Bachelorhood as a Way of Life

In today’s bustling China, interpersonal ties are often loose while individualism is exploding. Many simply view the single life as the simpler life. Sha Qing is a 37-year-old college professor. He commands a large salary, and resides in a beautiful, spacious home, but he lives there alone. Sha Qing believes that it is impossible for two individuals with strong personalities to totally accept each other through the trials and tribulations of boring, everyday life. Love may be sweet, Sha Qing reckons, but marriage is not. “Today’s young people are more reluctant to change their own personalities to suit their partners. If they do so, the love decays.”

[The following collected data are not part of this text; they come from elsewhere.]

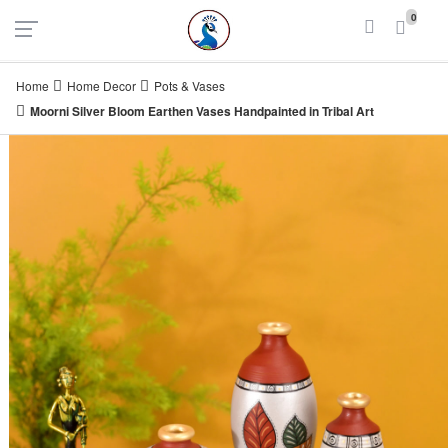
UAE
INDIA
0
Login
Register
Home
Home Decor
Pots & Vases
Moorni Silver Bloom Earthen Vases Handpainted in Tribal Art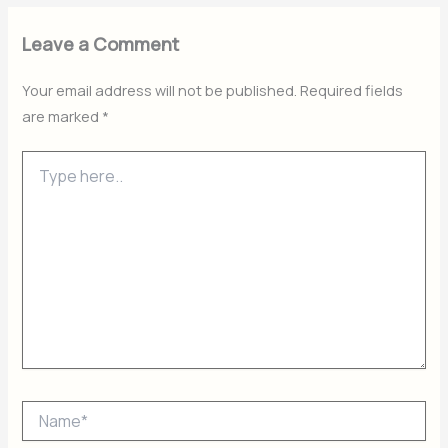
Leave a Comment
Your email address will not be published.
Required fields
are marked
*
Type
here..
Name*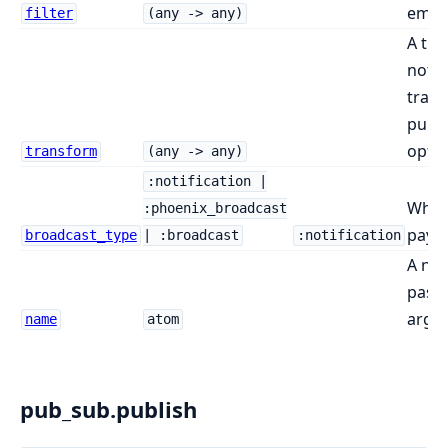
emitt
filter
(any -> any)
A tra
notif
tran
publi
opti
transform
(any -> any)
:notification |
What
:phoenix_broadcast
paylo
broadcast_type
| :broadcast
:notification
A na
pass 
argu
name
atom
pub_sub.publish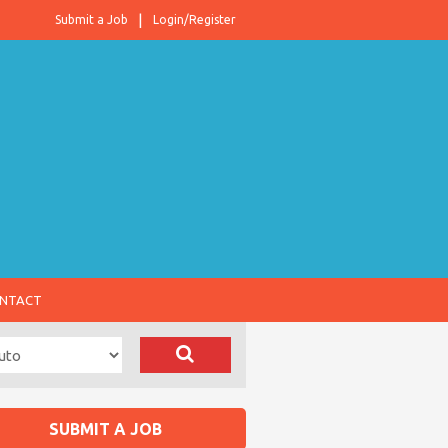
Submit a Job
Login/Register
NTACT
SUBMIT A JOB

Women these days actually get more gingerly about marriage than men. Professional women fear having to swap their high-flying career for a life of household chores, child rearing, and looking after a husband and his parents-in-law. Others doubt that their marriage will succeed, and wish to avoid getting into a situation where divorce, still considered ignominious by many, will be the only way out. Lack of confidence in the bonds of marriage seems epidemic among many women of today.

But parents will not give up hope, and matchmaking fairs are drawing still larger crowds. Another who feels optimistic about the situation is Li Jingming. He passes out cards and wine to his customers, while offering consoling words like, “Your soul mate must be waiting in a quiet corner.” Li Jingming’s livelihood, though, depends on that corner not being empty.